I've spent some time trying to recreate this problem and have not been able to do so. Let me explain what I attempted to do: in a 5-node cluster configured for manual fencing I did 'df' and the immediately killed the node. The failed node was fenced and I didn *not* ack the fencing operation. Meanwhile, output from 'top' showed the 'df' process to be consuming abour 99% CPU. I had several printk statements in the kernel code to watch the progress of the statfs. The 'df' command continued normally and returned successfully without ack-ing the fenceing operation. In comparison, it appeared to behave just as a 'df' on a normal GFS filesystem. Can you tell me what gfs-kernel rpm you have installed? I'd like to make sure we have the same kernel bits.
kernel 2.6.9-34 ccs-1.0.3-0.x86_64.rpm cman-1.0.4-0.x86_64.rpm cman-kernheaders-2.6.9-41.0.x86_64.rpm dlm-1.0.0-5.x86_64.rpm dlm-kernheaders-2.6.9-39.1.x86_64.rpm dmraid-1.0.0.rc8-1_RHEL4_U2.x86_64.rpm fence-1.32.18-0.x86_64.rpm GFS-6.1.5-0.x86_64.rpm GFS-kernheaders-2.6.9-45.0.x86_64.rpm gnbd-1.0.2-0.x86_64.rpm gnbd-kernheaders-2.6.9-9.14.x86_64.rpm gulm-1.0.6-0.x86_64.rpm iddev-2.0.0-3.x86_64.rpm ipvsadm-1.24-6.x86_64.rpm lvm2-cluster-2.02.01-1.2.RHEL4.x86_64.rpm magma-1.0.4-U4pre1.x86_64.rpm magma-plugins-1.0.6-U4pre1.x86_64.rpm perl-Net-Telnet-3.03-3.noarch.rpm rgmanager-1.9.46-U4pre1.x86_64.rpm system-config-cluster-1.0.25-1.0.noarch.rpm
I don't see a gfs-kernel package, but I am assuming it is the same as the kernelheader (2.6.9-45).

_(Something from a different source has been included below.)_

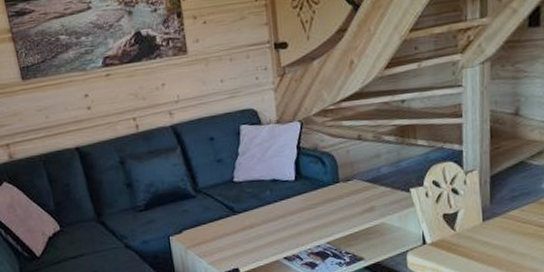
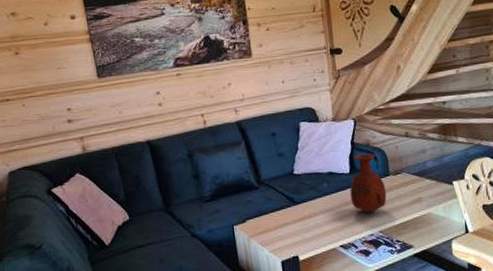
vase: none [295,158,336,224] -> present [350,153,387,214]

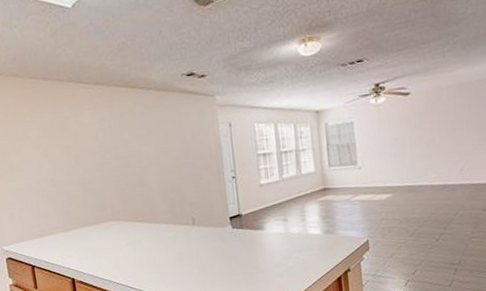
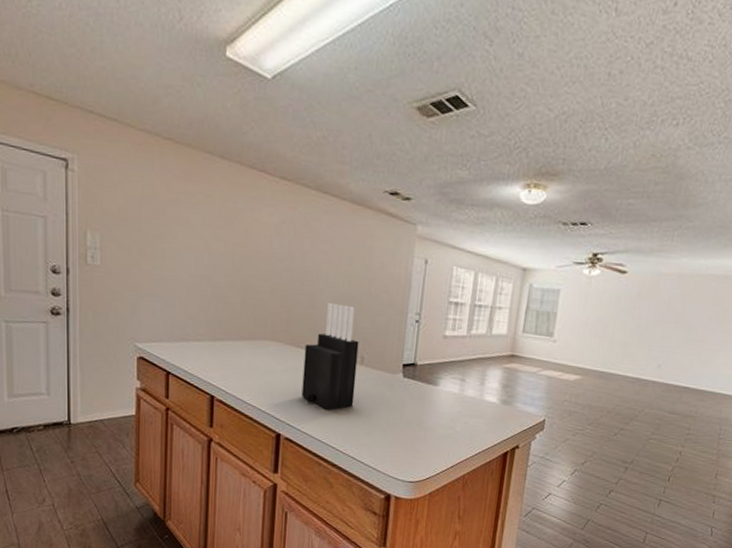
knife block: none [142,177,195,271] -> present [301,303,359,410]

I have this code running on my cluster now and the performance for df is quite good. Is there a heavy I/O load on the filesystem while the df is running? In addition, I should point out that running 'df' every 5 seconds on a 16TB filesystem (or any size for that matter) is a bad idea. This will have a severe impact on cluster/filesystem performance.
I've reproduced it on the "STABLE" branch. Here is the experiment: In a 3 nodes cluster, only 2 nodes have the GFS filesystem mounted. Both nodes are running I/Os (these are performance tests run with bonnie++; i think any kind of intensive I/O should do). At the same time, i issue: - "echo b > /proc/sysrq-trigger" on the 1st node - "df" on the 2nd node On 1 of the 2 remaining nodes, the fence request appears. At this time, i kill the bonnie++ on the second node. "df" continues to run undefinitely... till a reply the fence request. I've performed the same test with no I/Os : "df" exits immediately.
When a node is fenced, all activity on the filesystem is blocked until fencing succeeds. This should only be apparent when using fence_manual since it requires a user to manually ack the fence operation. Running "df" while a fence operation is waiting to be ack'd will cause it to block. However, if "df" can get its information from cache, it will complete successfully even with a pending fence operation. I believe that the real issue being reported here is not that "df" will block while waiting for a fence operation to be ack'd (that is expected), but rather that the "df" process spins, consuming ~99% of the cpu. I've tried to recreate this recently and have been unable to do so. Closing this for the time being.